Tédio porque um professor ama “dar aula”; mas vigiar prova não é “dar aula.” Não? Não seria parte integrante do todo? Os estágios pré e pós-cirúrgicos não fazem parte de uma cirurgia? Nós, professores, frequentemente reclamamos do excesso de barulho nas salas de aula. É uma constatação da qual há pouco o que se contestar: as salas de aula são, de fato, frequentemente bem barulhentas. Mas o que propomos após a constatação do fato? E por que entramos em estado de tédio quando estamos a vigiar provas? Não está lá o silêncio que tanto valorizamos? Ou não criamos na nossa rotina momentos para o silêncio e só temos contato com ele quando é institucionalizado? Que tipo de silêncio procuramos? O que cala para que eu fale ou o que cria condições para que o meu aluno pense? Olho para frente e vejo um aluno que quase engole seu dedo, pois a unha já foi toda roída. Outro não para de mexer a perna. E há ainda aquele que não extravasa na unha nem nas pernas, mas me pede para ir ao banheiro.  Que dificuldades são estas que nossos alunos estão tendo com o momento em que entram em contato absoluto com o conhecimento e com suas habilidades? Posso me dar ao luxo, como professor, de ignorar esta imagem? E para onde vou após a constatação? Porque constatar é um dos primeiros estágios da tomada de consciência, mas não deveria ser um fim em si mesmo. Pelo menos neste caso.

Um de nossos procedimentos de aplicação de prova estabelece que toda e qualquer dúvida relacionada a enunciados ou vocabulário nas provas deve ser sanada pelo próprio aluno durante a prova, sendo a interpretação uma das habilidades avaliadas pelos exercícios propostos. Em caso de possíveis erros ou inadequações de conteúdo, o fato é discutido entre alunos e professor titular em momento posterior, quando da devolutiva do instrumento. Apesar de termos êxito no cumprimento desse procedimento, aluno é aluno; e lá está ele com braço levantado e pergunta na ponta da língua: “Professor, não conheço esta palavra. O que é ‘acuda’”? Com o perdão do trocadilho, penso eu: “Deus me acuda, aluno de 8º ano não sabe o que significa ‘acuda’”? Como não posso dizer para ele o significado, apenas peço para que releia o contexto e lhe garanto que ele conhece a palavra, que talvez não seja muito usada por ele, mas certamente o é pelos seus pais ou avós. Outros dois alunos me chamam, agora para me perguntar o significado de duas palavras que eles consideram difíceis: atribui e atribuição. Novamente explico que não posso ajudar muito, além de orientá-los a reler a questão. Mas nesse caso nem deu para usar o exemplo dos pais e avós. E os questionamentos (os meus) continuam: Estamos ensinando nossos alunos a ler? Esses mesmos alunos, que no 8º ano estudam além da sua língua materna pelo menos duas estrangeiras, precisam ser acudidos para o básico da inferência de palavras em contexto. Eles estão sendo atendidos por nós nessa demanda no dia a dia?

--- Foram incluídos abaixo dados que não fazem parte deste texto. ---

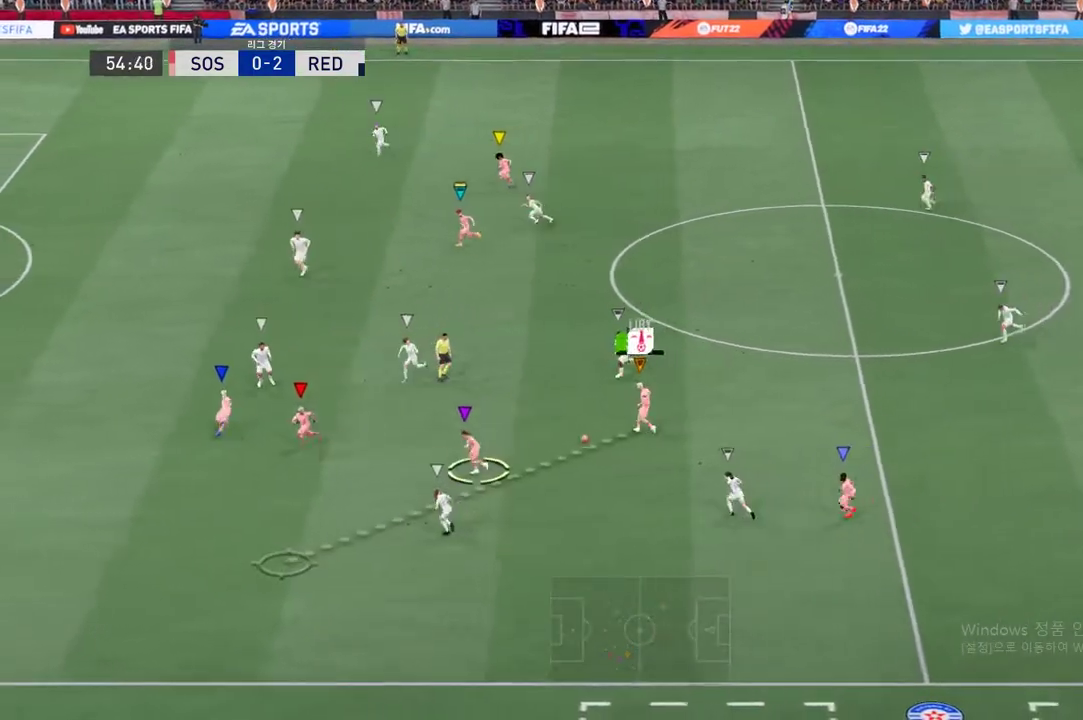
{"buttons": ["R2"], "left_stick": "left", "right_stick": "center", "events": [[252, "left_stick", "left"], [503, "R2", "down"]]}
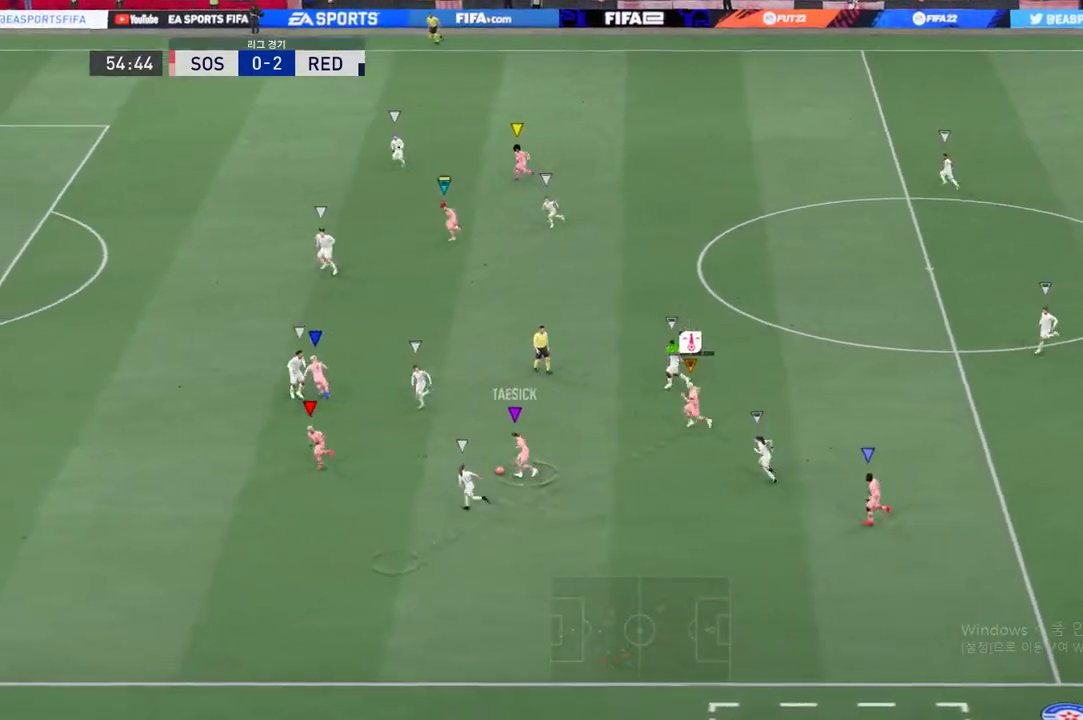
{"buttons": ["R2"], "left_stick": "center", "right_stick": "center", "events": [[335, "left_stick", "center"]]}
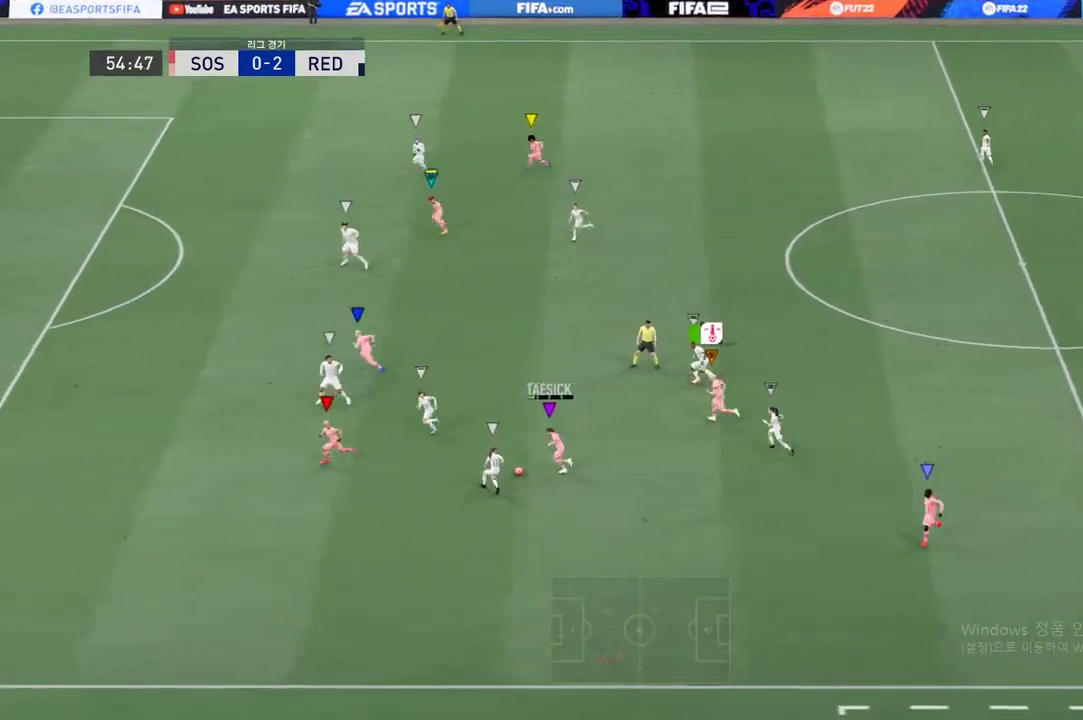
{"buttons": ["R2"], "left_stick": "center", "right_stick": "center", "events": []}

Bate o sinal, recolho as provas, ouço o burburinho dos alunos comentando as questões de prova e me instigo um pouco mais. Estamos criando em nossas rotinas momentos pedagógicos que propiciem o pensar e a resolução de problemas, sejam eles quais forem? Conhecemos nossos alunos? Qual será o próximo passo? Após a cirurgia, o médico prescreve o tratamento que deverá ser seguido pelo paciente e o acompanha (ou pelo menos deveria). E na nossa sala, que é a de aula, o que vem após a entrega das provas aos alunos? Como na música de Simon e Garfunkel, “a visão que foi plantada em meu cérebro ainda permanece dentro do som do silêncio”.